# Wood stump house



## Edwin_zai (Oct 24, 2011)

Hi everyone...

I am kinda new here. I am thinking to make a wood stump house for both my hedgies from the wood logs that were cut down from a tree. Just to give a natural look and allow both my Ah Girl and Ah Boy (the name may sound lame but it was name by my mom and uncle) to climb and hide also.

The wood I am gonna to use was taken from tree branches that were cut down. The tree branches were left there so I am intending to take it to make the stump and some branches for them to climb.

I will illusterate how I am going to do it.
I will remove the periderm layer and wash the wood to remove any dust or dirt on it.
Then let it dry for a week or two cause I don't want it to rot.
After that I will carve the internal of the wood to make a hole for hideout and of course there will be a enterance to allow my hedgie to enter.
I will carve the smooth outer side of the log to make it rougher so both of them can climb to the top of the stump.
That what I intend to do. I hope everyone will understand what I am writing here...

I get the idea from the belong link,
http://www.instructables.com/id/Hedgeho ... -Home/?f=m
I am going to use wood instead of what the link show.

There are few question I would like to ask,
1. Is the wood safe for them? 
I think they never treat the tree with pesticide...
I was wondering whether it will be safe cause I know they will bite it... My Ah Boy will just bite and self anting on anything he found interesting....

2.Should I paint it or just let it be as it is?

There is one further problem I realize after I want toile the stump, what should I do if their pee get into the wood? It will definitely smell but anyone had any idea how to remove the smell from wood if they per on the wood?

I need some some advise whether or not to use the wood to make the stump?


----------



## LarryT (May 12, 2009)

• OBJECTIVES:
- 1) Answer these questions from the hedgehog stump house thread:
(a) Who gave the two hedgehogs their names?
(b) For how long does the poster plan to let the wood dry?
(c) What layer will the poster remove from the wood before washing it?
- 2) Proceed with the hedgehog stump house thread from the point where it stops.
The records have nothing to do with the hedgehog stump house thread.

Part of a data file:
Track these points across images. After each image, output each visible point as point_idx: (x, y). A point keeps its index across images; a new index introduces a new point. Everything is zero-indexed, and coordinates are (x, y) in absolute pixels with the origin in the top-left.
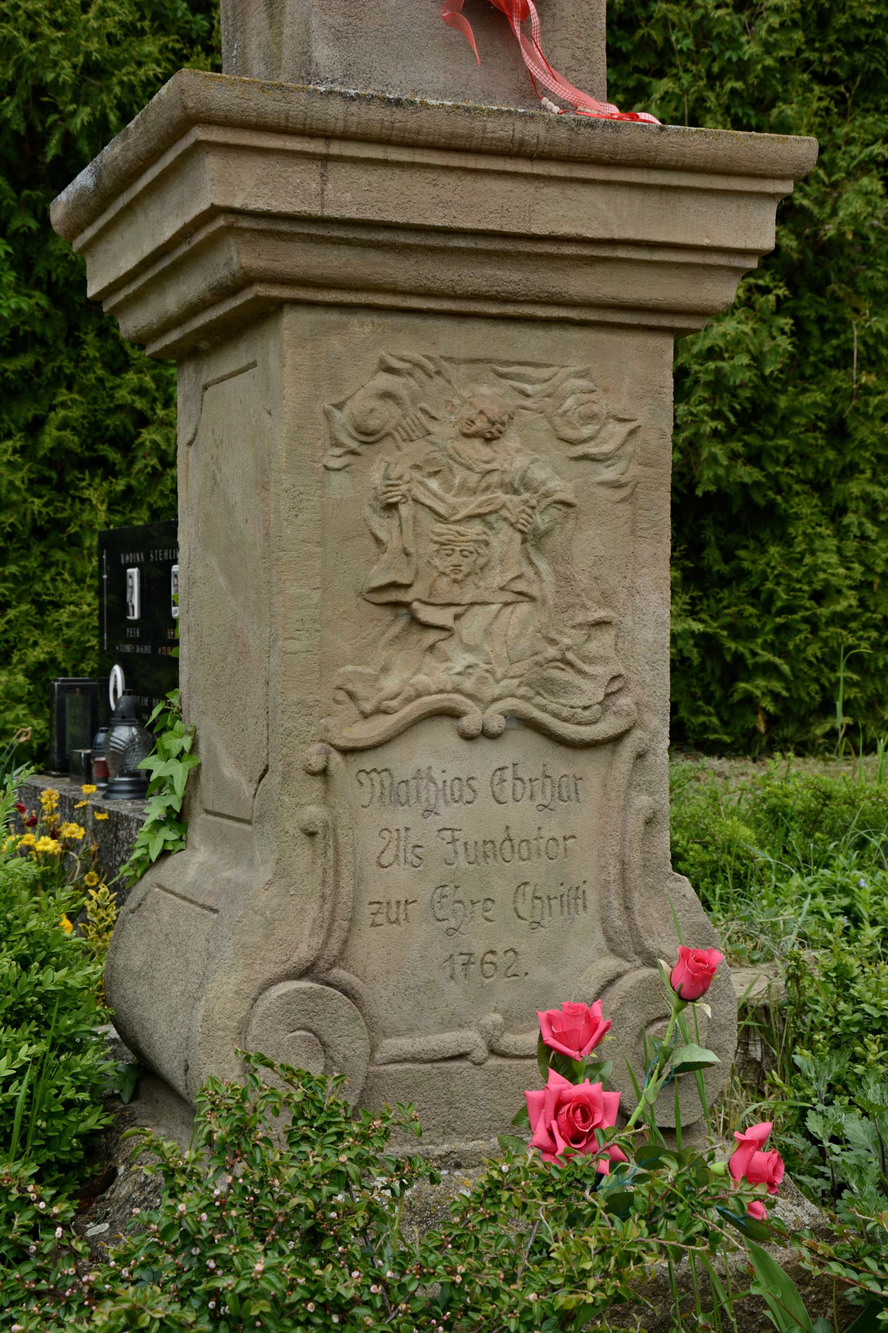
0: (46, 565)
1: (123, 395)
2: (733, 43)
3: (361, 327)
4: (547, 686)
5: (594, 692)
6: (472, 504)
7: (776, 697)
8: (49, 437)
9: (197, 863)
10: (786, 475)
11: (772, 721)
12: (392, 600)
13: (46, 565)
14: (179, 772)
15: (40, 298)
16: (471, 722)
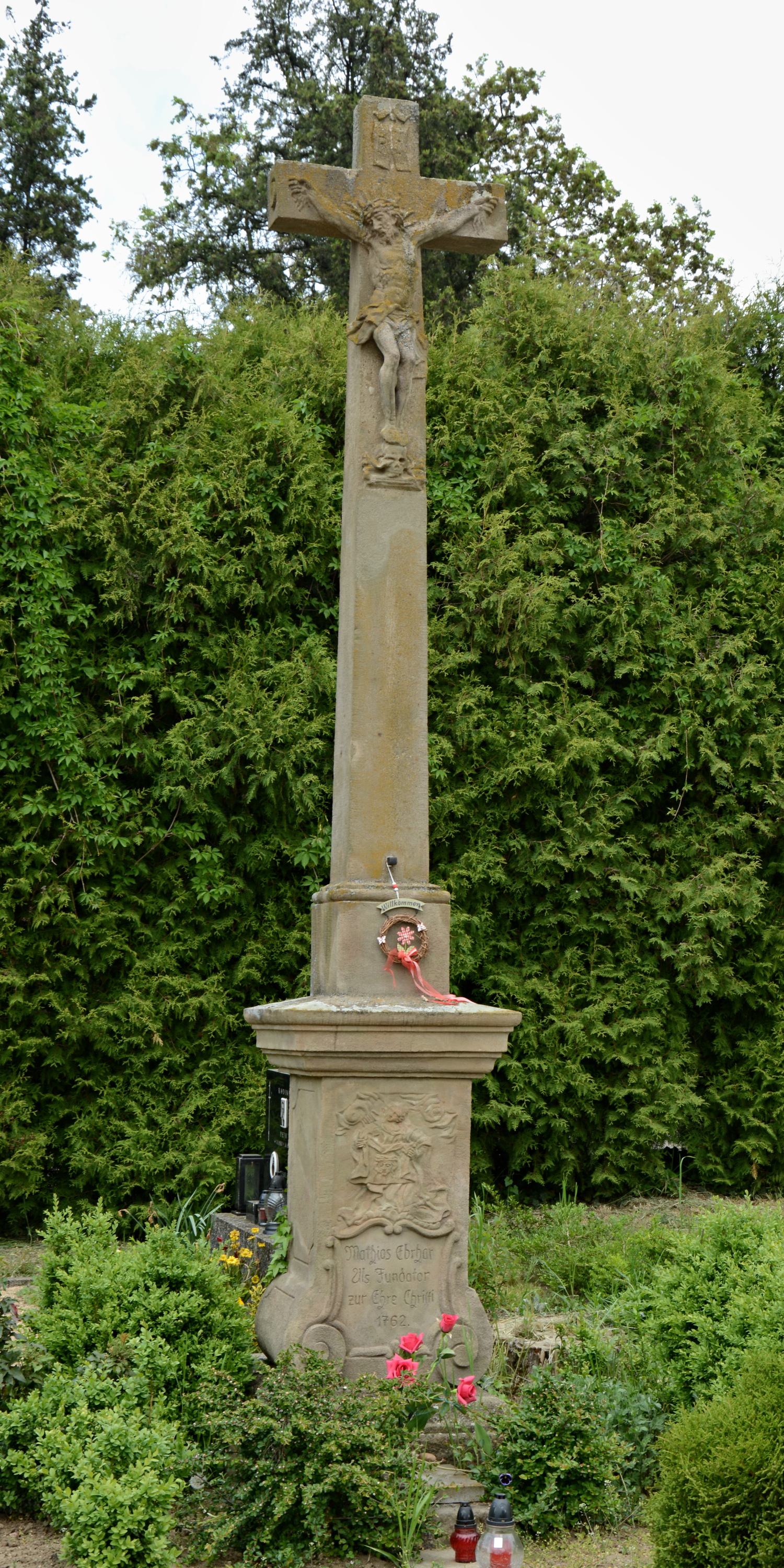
0: (236, 1057)
1: (291, 945)
2: (720, 693)
3: (350, 1084)
4: (418, 1215)
5: (437, 1217)
6: (390, 1147)
7: (766, 1153)
8: (241, 973)
9: (290, 1279)
10: (773, 986)
11: (763, 1170)
12: (360, 1183)
13: (236, 1057)
14: (285, 1241)
15: (240, 883)
16: (389, 1228)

• SET OF ANSWERS:
- 1)
(a) The poster's mom and uncle.
(b) A week or two.
(c) The periderm layer.

- 2)
Sounds like a lovely idea  just keep in mind that wood will harbor mites so you will need to seal it with something that's safe for animals.


----------



## Edwin_zai (Oct 24, 2011)

Thanks...
Any idea on what to use as sealer for the wood? Or should I just buy a paint that are safe for animal? but I doubt it will be any safe for them as they will bite it out of curiousity...
Or is there a way to prevent wood mite?


----------



## Hedgieonboard (Nov 15, 2009)

I have heard of people using water downed Gorilla Glue when making DIY projects for lizards. I don't know if it would or wouldn't be safe for hedgehogs but from what I can tell it looks like a really good sealer that doesn't let off odors.


----------



## shawnwk1 (Jul 8, 2011)

i don't think gorilla glue is going to prevent mites though  also as you mentioned urine and feces is going to get on it and there is no way to really sanitize and clean the wood very easily or get the smell out and would the urine cause the wood to mold? i really don't know the answer to that i'm actually curious if it would. i would assume it would since it would be sitting on the wood and soaking into it. 

good idea, but maybe you could use something other than wood?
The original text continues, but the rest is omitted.